Risk management focuses on a range of different topics and the particularized distinctions between various versions of Commercial General Liability Umbrella policy language and how it might intersect with a range of business torts, antitrust, and intellectual property claims and is not a specific focus of the review of policies. While more emphasis is placed on claims made Directors & Officers insurance, which is of keen interest to corporate officers and directors, less attention to the precise language of commercial liability policies tends to be paid. This is unfortunate because such policies often contain opportunities to cover a range of business torts because of the fact allegations in specific complaints, as clarified through discovery responses, may implicate potential coverage triggering at minimum, a duty to defend, or in certain policies, reimbursement of defense fees.

In short, to understand the “true meaning” of policies you have to litigate coverage suits and understand the underlying torts to litigate therein. Since without appreciating how liability can attest, it is hard to gage the potentiality of coverage. The distinctions garnered from coverage litigation as well as also litigation the underlying business tort typically are resources not readily accessible within corporations. While outside counsel may have this knowledge it is often diffused through various sources of attorneys in large law firms and not always brought to bear on a particular issue for coverage analysis.

Recently, I had occasion to assist in the drafting of a high level patent defense excess policy my most significant interaction was between the intellectual property group, risk management, and the insurance broker. Our team found it effective to develop a detailed protocol about what claims would and would not be covered in order to explain the practical impact of proposed charges to policy language. It also provided a far more realistic sense of what would fall within the policy and without was known before its acquisition, and was circulated to the underwriter so that it would be well appraised of what exposure could vest under its policy.

While these exercises would be difficult to orchestrate for standard form Commercial Liability policy renewals, it is a useful exercise to consider when renewing insurance policies with newer forms that have little litigation history to clarify products.

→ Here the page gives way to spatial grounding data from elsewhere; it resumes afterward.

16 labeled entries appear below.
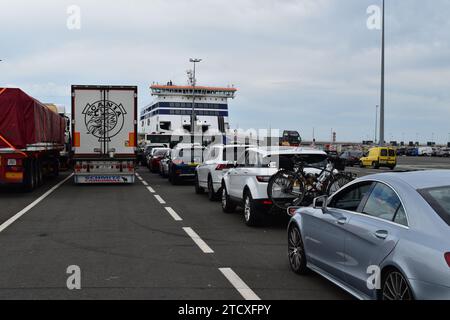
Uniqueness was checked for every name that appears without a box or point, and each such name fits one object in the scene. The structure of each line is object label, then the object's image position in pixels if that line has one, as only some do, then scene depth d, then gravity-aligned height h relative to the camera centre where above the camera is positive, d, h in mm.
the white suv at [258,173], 9830 -701
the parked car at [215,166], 13734 -800
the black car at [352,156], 48562 -1822
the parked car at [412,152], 88375 -2625
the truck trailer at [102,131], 19172 +193
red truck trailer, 15258 -16
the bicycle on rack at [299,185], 9570 -883
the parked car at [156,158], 28231 -1135
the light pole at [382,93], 38219 +3096
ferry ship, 60656 +3768
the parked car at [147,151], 33812 -962
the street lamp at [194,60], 61531 +8703
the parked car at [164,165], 22775 -1276
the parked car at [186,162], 20016 -962
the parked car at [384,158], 41906 -1699
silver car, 3838 -836
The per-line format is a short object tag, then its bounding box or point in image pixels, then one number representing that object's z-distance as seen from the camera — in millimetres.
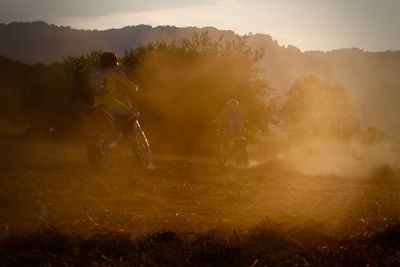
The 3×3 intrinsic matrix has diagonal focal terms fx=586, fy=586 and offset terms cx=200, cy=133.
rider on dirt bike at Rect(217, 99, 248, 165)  17859
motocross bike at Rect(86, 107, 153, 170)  11712
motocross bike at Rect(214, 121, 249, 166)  17828
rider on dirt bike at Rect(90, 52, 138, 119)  11711
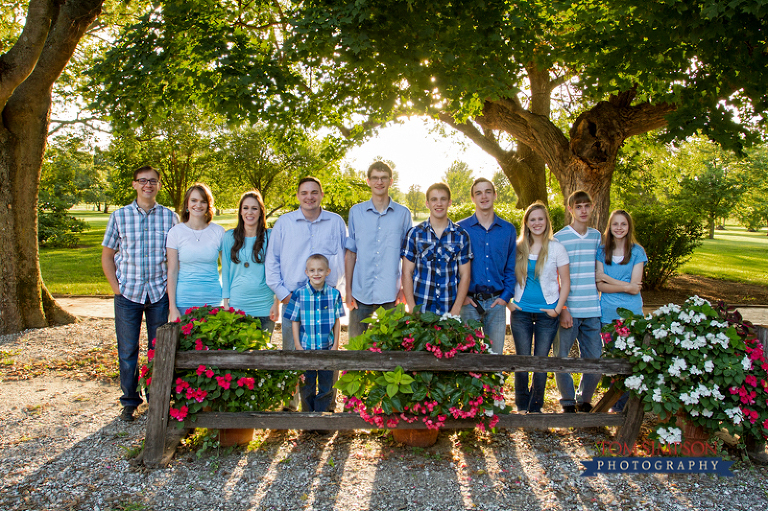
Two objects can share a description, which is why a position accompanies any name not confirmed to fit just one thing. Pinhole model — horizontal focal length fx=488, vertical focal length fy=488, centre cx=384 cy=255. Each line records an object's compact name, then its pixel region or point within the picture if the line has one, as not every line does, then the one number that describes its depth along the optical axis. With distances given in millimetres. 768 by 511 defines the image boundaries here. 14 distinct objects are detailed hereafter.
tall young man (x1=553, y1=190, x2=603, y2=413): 4359
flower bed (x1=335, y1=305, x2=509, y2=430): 3539
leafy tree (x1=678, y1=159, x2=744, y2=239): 24938
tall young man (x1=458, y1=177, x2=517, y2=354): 4254
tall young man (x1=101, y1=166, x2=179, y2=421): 4410
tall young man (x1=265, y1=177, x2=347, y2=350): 4273
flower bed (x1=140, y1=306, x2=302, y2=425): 3646
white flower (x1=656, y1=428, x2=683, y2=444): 3566
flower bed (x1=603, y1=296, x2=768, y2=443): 3502
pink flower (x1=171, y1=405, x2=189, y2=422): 3605
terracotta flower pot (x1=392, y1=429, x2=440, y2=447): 3852
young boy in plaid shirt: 4082
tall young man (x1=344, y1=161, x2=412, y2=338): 4363
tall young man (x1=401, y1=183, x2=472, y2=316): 4160
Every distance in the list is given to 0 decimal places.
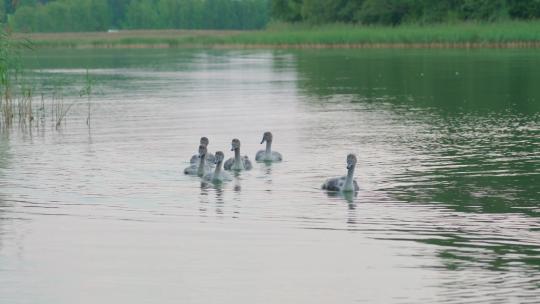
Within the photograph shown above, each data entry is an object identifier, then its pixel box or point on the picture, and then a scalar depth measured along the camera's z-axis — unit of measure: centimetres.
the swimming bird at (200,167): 2166
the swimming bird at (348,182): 1934
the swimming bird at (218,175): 2103
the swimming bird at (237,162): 2238
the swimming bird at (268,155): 2339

I also had occasion to seek the renewal of our law firm’s Commercial General Liability policy. I was surprised to find it virtually impossible to obtain “advertising injury/personal injury” coverage that did not include a “professional services” exclusion. Lawyer’s Errors & Omissions policies, which traditionally permitted some form of “personal injury” coverage but rarely “advertising injury” coverage, did not fill this gap. Multimedia/cybernet policies offered the best solution but are written on a claims-made, not occurrence basis. I ultimately located an ISO Properties Inc. 2004 BP 00 03 01 03 Policy which contained liability coverage analogous to that in a 1998 ISO CGL policy.

Inspired by this challenge, I crafted an article for the Intellectual Property Owners Association doing a comparative study of cyberspace/multimedia products to assess which might be of interest to a broad range of corporate buyers. I did not, however, find ready access to these tools through my broker or when asking insurers about the nature of their products. The kind of internal advice about when policies should be accessed and contribute to active oversight in litigation where coverage may be clarified by the nature of discovery that occurs in underlying action and can play a role in addressing settlement needs in the underlying case or assuring that if indemnity exposure arises it is more likely to fall within coverage. In short, policy holder coverage expertise, especially that garnered in litigation activity with carriers over complex business issues, represents a valuable asset that can enhance the way policy programs are structured.